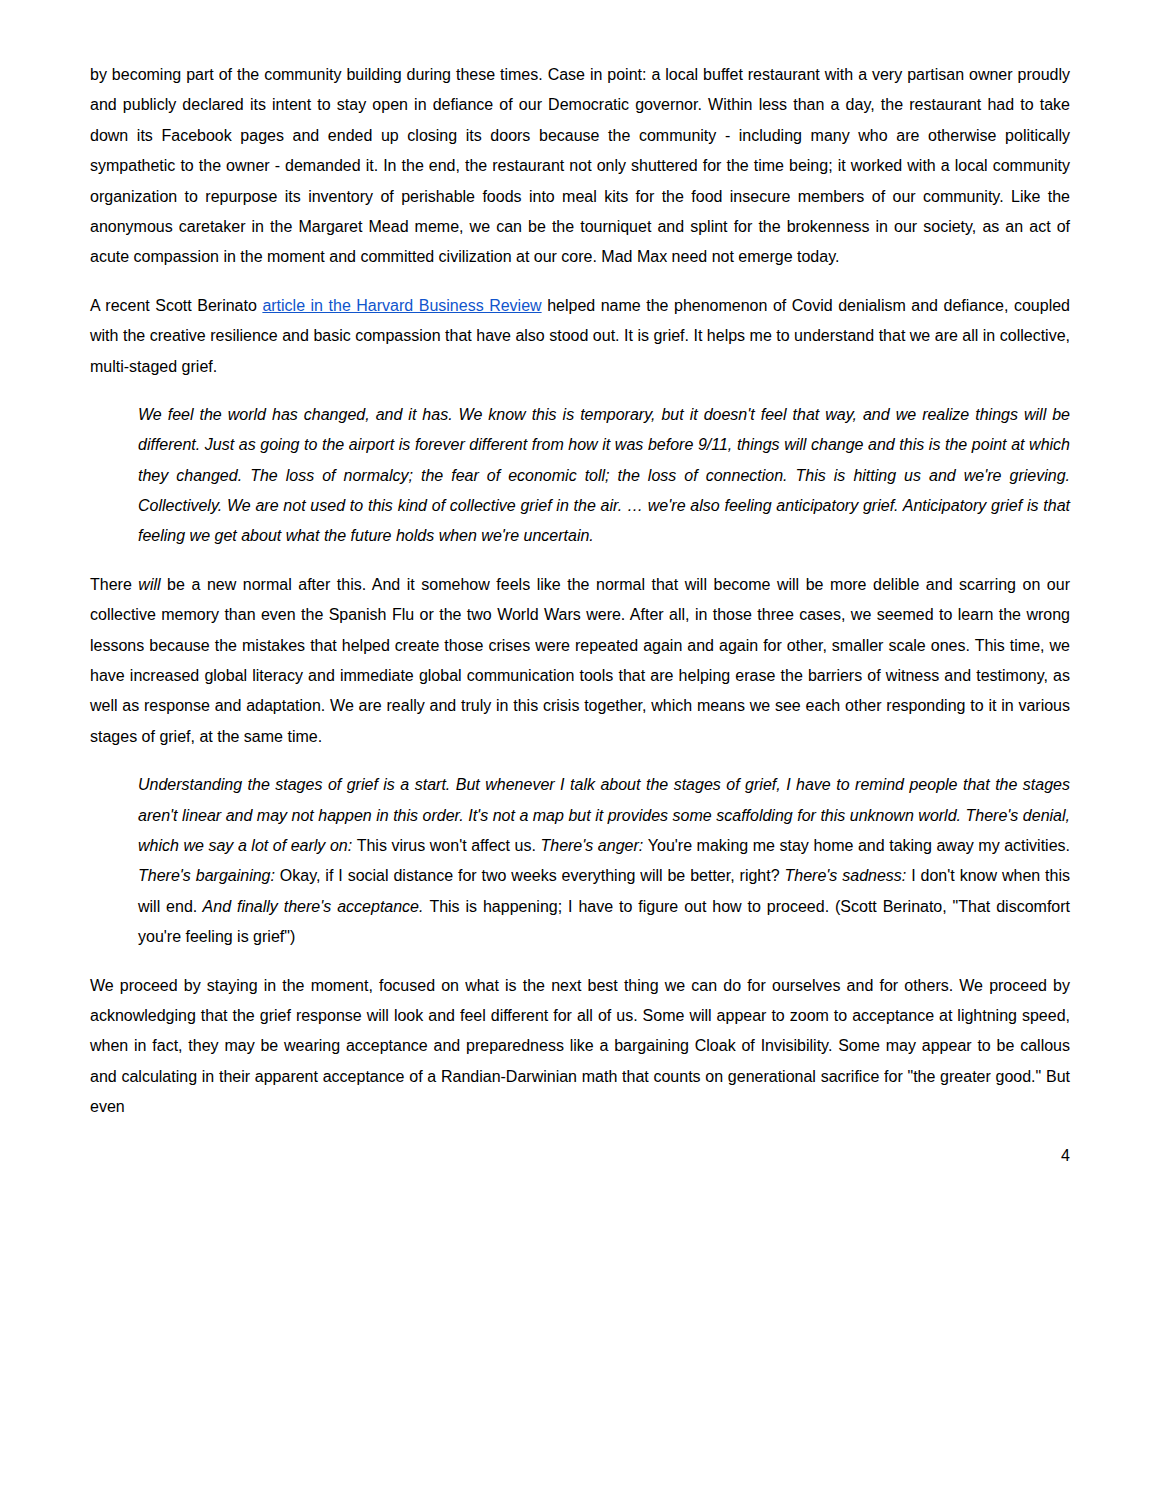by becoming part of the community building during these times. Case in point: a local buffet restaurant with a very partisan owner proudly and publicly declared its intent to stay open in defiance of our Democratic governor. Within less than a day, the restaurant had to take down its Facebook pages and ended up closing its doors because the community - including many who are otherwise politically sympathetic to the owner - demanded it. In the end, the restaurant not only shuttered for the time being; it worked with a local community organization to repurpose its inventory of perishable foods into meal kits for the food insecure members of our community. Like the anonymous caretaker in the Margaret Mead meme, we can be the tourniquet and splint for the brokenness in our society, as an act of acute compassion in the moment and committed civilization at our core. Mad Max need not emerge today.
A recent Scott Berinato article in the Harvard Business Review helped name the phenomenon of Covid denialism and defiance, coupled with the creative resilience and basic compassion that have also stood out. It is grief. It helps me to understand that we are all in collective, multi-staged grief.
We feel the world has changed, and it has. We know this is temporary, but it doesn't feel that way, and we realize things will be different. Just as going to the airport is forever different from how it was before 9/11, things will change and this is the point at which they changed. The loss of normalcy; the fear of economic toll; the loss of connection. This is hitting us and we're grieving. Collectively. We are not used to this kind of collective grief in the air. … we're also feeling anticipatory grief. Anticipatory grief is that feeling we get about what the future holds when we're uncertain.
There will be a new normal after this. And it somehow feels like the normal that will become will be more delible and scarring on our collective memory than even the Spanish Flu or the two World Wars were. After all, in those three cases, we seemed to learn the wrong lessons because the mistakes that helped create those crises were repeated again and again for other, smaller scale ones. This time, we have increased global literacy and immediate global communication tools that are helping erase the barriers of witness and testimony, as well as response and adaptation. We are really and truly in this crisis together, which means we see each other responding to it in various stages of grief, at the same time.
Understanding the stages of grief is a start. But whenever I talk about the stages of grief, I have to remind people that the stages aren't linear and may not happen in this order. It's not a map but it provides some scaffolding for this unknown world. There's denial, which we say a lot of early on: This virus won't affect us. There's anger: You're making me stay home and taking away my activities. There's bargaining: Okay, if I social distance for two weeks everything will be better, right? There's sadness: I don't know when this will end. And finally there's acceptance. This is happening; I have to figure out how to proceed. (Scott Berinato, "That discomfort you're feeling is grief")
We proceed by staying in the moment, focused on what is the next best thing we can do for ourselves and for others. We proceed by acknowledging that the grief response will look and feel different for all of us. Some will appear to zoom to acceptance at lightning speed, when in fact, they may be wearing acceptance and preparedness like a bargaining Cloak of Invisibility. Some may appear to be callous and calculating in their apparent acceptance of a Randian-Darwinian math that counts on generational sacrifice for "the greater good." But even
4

========

**TASK INSTRUCTIONS**: When copying the listing above, begin at its first line and stop after the line with "A recent Scott", keeping each line exact and dropping the pictures.

**RESPONSE BELOW**:
by becoming part of the community building during these times. Case in point: a local buffet restaurant with a very partisan owner proudly and publicly declared its intent to stay open in defiance of our Democratic governor. Within less than a day, the restaurant had to take down its Facebook pages and ended up closing its doors because the community - including many who are otherwise politically sympathetic to the owner - demanded it. In the end, the restaurant not only shuttered for the time being; it worked with a local community organization to repurpose its inventory of perishable foods into meal kits for the food insecure members of our community. Like the anonymous caretaker in the Margaret Mead meme, we can be the tourniquet and splint for the brokenness in our society, as an act of acute compassion in the moment and committed civilization at our core. Mad Max need not emerge today.
A recent Scott Berinato article in the Harvard Business Review helped name the phenomenon of Covid denialism and defiance, coupled with the creative resilience and basic compassion that have also stood out. It is grief. It helps me to understand that we are all in collective, multi-staged grief.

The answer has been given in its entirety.